- **Provided data**
□ □ □ □

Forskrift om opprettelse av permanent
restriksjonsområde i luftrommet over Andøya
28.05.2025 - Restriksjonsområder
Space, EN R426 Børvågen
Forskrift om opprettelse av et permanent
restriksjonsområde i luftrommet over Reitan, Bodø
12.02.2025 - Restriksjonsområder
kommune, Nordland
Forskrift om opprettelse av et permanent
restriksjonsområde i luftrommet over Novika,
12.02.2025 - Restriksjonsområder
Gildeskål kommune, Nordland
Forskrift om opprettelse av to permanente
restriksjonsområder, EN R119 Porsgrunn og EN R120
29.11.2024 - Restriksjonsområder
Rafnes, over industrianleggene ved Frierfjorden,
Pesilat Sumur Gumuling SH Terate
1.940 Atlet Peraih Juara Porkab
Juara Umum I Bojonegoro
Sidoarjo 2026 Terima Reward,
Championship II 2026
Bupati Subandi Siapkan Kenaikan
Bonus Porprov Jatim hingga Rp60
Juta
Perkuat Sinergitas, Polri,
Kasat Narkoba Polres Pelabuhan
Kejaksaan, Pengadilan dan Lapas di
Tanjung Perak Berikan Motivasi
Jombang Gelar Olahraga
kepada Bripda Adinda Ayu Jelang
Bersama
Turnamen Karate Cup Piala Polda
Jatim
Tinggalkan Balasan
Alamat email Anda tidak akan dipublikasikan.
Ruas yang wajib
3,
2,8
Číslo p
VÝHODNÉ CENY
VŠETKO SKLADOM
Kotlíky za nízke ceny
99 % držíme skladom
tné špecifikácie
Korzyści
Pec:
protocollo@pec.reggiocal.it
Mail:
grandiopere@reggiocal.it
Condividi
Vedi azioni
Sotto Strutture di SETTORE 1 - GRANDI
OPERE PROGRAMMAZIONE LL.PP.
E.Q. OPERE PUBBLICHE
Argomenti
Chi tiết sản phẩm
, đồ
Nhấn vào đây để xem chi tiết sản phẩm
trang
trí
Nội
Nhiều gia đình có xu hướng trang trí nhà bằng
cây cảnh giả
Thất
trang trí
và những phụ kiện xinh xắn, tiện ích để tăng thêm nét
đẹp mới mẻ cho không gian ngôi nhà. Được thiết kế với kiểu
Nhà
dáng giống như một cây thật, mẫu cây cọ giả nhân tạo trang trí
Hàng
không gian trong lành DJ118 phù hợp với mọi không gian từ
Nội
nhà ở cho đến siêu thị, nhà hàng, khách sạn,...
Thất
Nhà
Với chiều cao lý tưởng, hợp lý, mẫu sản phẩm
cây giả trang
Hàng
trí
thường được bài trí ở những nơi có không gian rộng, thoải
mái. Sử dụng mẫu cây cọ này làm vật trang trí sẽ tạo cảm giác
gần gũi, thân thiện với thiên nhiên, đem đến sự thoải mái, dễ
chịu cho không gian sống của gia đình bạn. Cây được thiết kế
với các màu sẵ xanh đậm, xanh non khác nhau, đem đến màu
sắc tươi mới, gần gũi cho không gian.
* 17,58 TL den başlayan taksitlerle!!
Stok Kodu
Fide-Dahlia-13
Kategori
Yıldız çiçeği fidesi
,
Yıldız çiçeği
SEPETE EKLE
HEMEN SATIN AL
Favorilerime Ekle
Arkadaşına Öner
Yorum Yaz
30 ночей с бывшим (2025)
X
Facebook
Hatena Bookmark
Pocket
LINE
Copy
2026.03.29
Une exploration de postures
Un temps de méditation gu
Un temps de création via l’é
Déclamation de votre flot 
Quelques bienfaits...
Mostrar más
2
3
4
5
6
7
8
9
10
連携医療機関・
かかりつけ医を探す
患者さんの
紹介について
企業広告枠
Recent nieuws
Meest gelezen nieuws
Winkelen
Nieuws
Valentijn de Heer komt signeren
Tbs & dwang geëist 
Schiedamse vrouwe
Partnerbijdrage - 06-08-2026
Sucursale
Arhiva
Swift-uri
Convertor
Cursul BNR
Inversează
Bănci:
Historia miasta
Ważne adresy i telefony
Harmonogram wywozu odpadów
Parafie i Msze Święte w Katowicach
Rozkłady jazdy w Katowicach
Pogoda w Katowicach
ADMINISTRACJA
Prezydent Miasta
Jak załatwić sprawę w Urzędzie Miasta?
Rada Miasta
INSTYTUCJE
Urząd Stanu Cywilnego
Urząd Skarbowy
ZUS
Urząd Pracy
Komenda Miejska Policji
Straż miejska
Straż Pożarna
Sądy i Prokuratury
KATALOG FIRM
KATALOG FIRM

□ □ □ □

- **Assignment**
Go through the material above line by line and copy it exactly.

- **Result of the task**
Forskrift om opprettelse av permanent
restriksjonsområde i luftrommet over Andøya
28.05.2025 - Restriksjonsområder
Space, EN R426 Børvågen
Forskrift om opprettelse av et permanent
restriksjonsområde i luftrommet over Reitan, Bodø
12.02.2025 - Restriksjonsområder
kommune, Nordland
Forskrift om opprettelse av et permanent
restriksjonsområde i luftrommet over Novika,
12.02.2025 - Restriksjonsområder
Gildeskål kommune, Nordland
Forskrift om opprettelse av to permanente
restriksjonsområder, EN R119 Porsgrunn og EN R120
29.11.2024 - Restriksjonsområder
Rafnes, over industrianleggene ved Frierfjorden,
Pesilat Sumur Gumuling SH Terate
1.940 Atlet Peraih Juara Porkab
Juara Umum I Bojonegoro
Sidoarjo 2026 Terima Reward,
Championship II 2026
Bupati Subandi Siapkan Kenaikan
Bonus Porprov Jatim hingga Rp60
Juta
Perkuat Sinergitas, Polri,
Kasat Narkoba Polres Pelabuhan
Kejaksaan, Pengadilan dan Lapas di
Tanjung Perak Berikan Motivasi
Jombang Gelar Olahraga
kepada Bripda Adinda Ayu Jelang
Bersama
Turnamen Karate Cup Piala Polda
Jatim
Tinggalkan Balasan
Alamat email Anda tidak akan dipublikasikan.
Ruas yang wajib
3,
2,8
Číslo p
VÝHODNÉ CENY
VŠETKO SKLADOM
Kotlíky za nízke ceny
99 % držíme skladom
tné špecifikácie
Korzyści
Pec:
protocollo@pec.reggiocal.it
Mail:
grandiopere@reggiocal.it
Condividi
Vedi azioni
Sotto Strutture di SETTORE 1 - GRANDI
OPERE PROGRAMMAZIONE LL.PP.
E.Q. OPERE PUBBLICHE
Argomenti
Chi tiết sản phẩm
, đồ
Nhấn vào đây để xem chi tiết sản phẩm
trang
trí
Nội
Nhiều gia đình có xu hướng trang trí nhà bằng
cây cảnh giả
Thất
trang trí
và những phụ kiện xinh xắn, tiện ích để tăng thêm nét
đẹp mới mẻ cho không gian ngôi nhà. Được thiết kế với kiểu
Nhà
dáng giống như một cây thật, mẫu cây cọ giả nhân tạo trang trí
Hàng
không gian trong lành DJ118 phù hợp với mọi không gian từ
Nội
nhà ở cho đến siêu thị, nhà hàng, khách sạn,...
Thất
Nhà
Với chiều cao lý tưởng, hợp lý, mẫu sản phẩm
cây giả trang
Hàng
trí
thường được bài trí ở những nơi có không gian rộng, thoải
mái. Sử dụng mẫu cây cọ này làm vật trang trí sẽ tạo cảm giác
gần gũi, thân thiện với thiên nhiên, đem đến sự thoải mái, dễ
chịu cho không gian sống của gia đình bạn. Cây được thiết kế
với các màu sẵ xanh đậm, xanh non khác nhau, đem đến màu
sắc tươi mới, gần gũi cho không gian.
* 17,58 TL den başlayan taksitlerle!!
Stok Kodu
Fide-Dahlia-13
Kategori
Yıldız çiçeği fidesi
,
Yıldız çiçeği
SEPETE EKLE
HEMEN SATIN AL
Favorilerime Ekle
Arkadaşına Öner
Yorum Yaz
30 ночей с бывшим (2025)
X
Facebook
Hatena Bookmark
Pocket
LINE
Copy
2026.03.29
Une exploration de postures
Un temps de méditation gu
Un temps de création via l’é
Déclamation de votre flot 
Quelques bienfaits...
Mostrar más
2
3
4
5
6
7
8
9
10
連携医療機関・
かかりつけ医を探す
患者さんの
紹介について
企業広告枠
Recent nieuws
Meest gelezen nieuws
Winkelen
Nieuws
Valentijn de Heer komt signeren
Tbs & dwang geëist 
Schiedamse vrouwe
Partnerbijdrage - 06-08-2026
Sucursale
Arhiva
Swift-uri
Convertor
Cursul BNR
Inversează
Bănci:
Historia miasta
Ważne adresy i telefony
Harmonogram wywozu odpadów
Parafie i Msze Święte w Katowicach
Rozkłady jazdy w Katowicach
Pogoda w Katowicach
ADMINISTRACJA
Prezydent Miasta
Jak załatwić sprawę w Urzędzie Miasta?
Rada Miasta
INSTYTUCJE
Urząd Stanu Cywilnego
Urząd Skarbowy
ZUS
Urząd Pracy
Komenda Miejska Policji
Straż miejska
Straż Pożarna
Sądy i Prokuratury
KATALOG FIRM
KATALOG FIRM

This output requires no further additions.